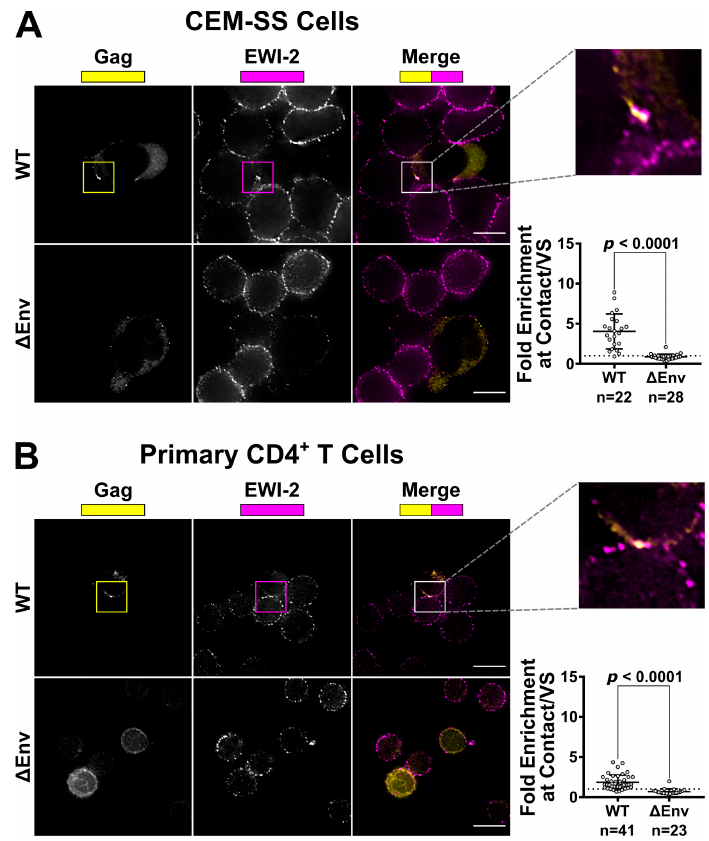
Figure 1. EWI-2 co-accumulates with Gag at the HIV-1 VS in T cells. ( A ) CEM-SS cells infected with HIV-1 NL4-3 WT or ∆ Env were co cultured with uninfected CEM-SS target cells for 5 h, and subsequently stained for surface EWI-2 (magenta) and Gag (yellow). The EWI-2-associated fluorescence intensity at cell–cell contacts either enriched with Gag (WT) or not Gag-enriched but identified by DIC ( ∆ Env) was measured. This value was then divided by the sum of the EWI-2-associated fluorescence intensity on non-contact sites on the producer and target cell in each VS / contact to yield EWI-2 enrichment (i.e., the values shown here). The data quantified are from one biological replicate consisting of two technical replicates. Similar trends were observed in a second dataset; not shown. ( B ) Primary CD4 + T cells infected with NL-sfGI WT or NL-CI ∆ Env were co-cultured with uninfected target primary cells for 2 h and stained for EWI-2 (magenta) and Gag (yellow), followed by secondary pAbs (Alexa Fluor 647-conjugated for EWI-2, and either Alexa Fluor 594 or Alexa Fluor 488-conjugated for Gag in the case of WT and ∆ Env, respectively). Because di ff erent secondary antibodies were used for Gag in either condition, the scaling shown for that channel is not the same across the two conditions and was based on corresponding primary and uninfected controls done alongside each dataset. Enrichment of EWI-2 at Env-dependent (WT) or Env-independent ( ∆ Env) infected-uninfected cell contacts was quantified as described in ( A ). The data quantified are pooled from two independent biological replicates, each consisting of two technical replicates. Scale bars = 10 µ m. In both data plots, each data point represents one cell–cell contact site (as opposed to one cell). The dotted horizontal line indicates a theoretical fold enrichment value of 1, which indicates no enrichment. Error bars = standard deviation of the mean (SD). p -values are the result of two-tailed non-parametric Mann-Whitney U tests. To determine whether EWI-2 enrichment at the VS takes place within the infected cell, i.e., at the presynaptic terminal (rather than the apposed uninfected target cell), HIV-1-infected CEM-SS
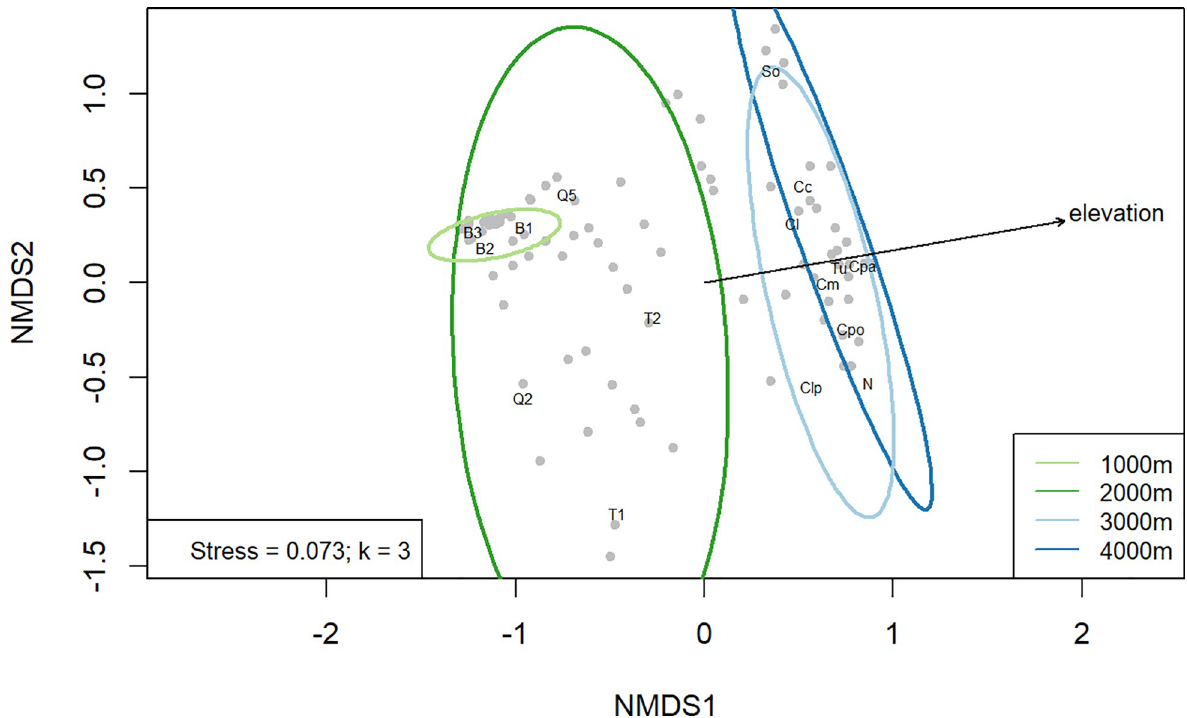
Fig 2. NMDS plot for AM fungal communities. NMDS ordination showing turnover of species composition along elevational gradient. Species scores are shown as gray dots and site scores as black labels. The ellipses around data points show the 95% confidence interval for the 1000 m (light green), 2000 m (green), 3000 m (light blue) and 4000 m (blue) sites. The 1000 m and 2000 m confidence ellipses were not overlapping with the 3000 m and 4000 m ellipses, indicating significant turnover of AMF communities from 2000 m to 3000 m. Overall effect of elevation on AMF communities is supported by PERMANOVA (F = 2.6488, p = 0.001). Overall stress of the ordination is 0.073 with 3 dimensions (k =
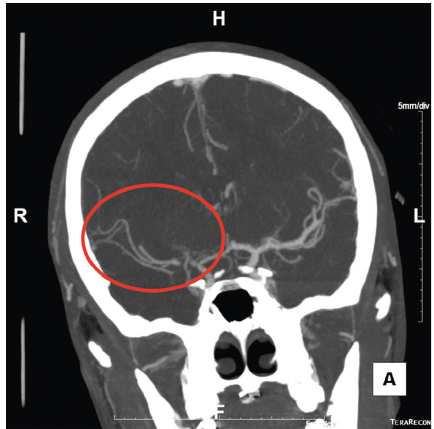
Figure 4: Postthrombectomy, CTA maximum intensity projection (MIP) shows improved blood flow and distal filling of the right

### Description of the task
With pictures omitted, copy exactly the lines from the one containing "Fig 2. NMDS" through the final line of the listing, both included.

### Response
Fig 2. NMDS plot for AM fungal communities. NMDS ordination showing turnover of species composition along elevational gradient. Species scores are shown as gray dots and site scores as black labels. The ellipses around data points show the 95% confidence interval for the 1000 m (light green), 2000 m (green), 3000 m (light blue) and 4000 m (blue) sites. The 1000 m and 2000 m confidence ellipses were not overlapping with the 3000 m and 4000 m ellipses, indicating significant turnover of AMF communities from 2000 m to 3000 m. Overall effect of elevation on AMF communities is supported by PERMANOVA (F = 2.6488, p = 0.001). Overall stress of the ordination is 0.073 with 3 dimensions (k =
Figure 4: Postthrombectomy, CTA maximum intensity projection (MIP) shows improved blood flow and distal filling of the right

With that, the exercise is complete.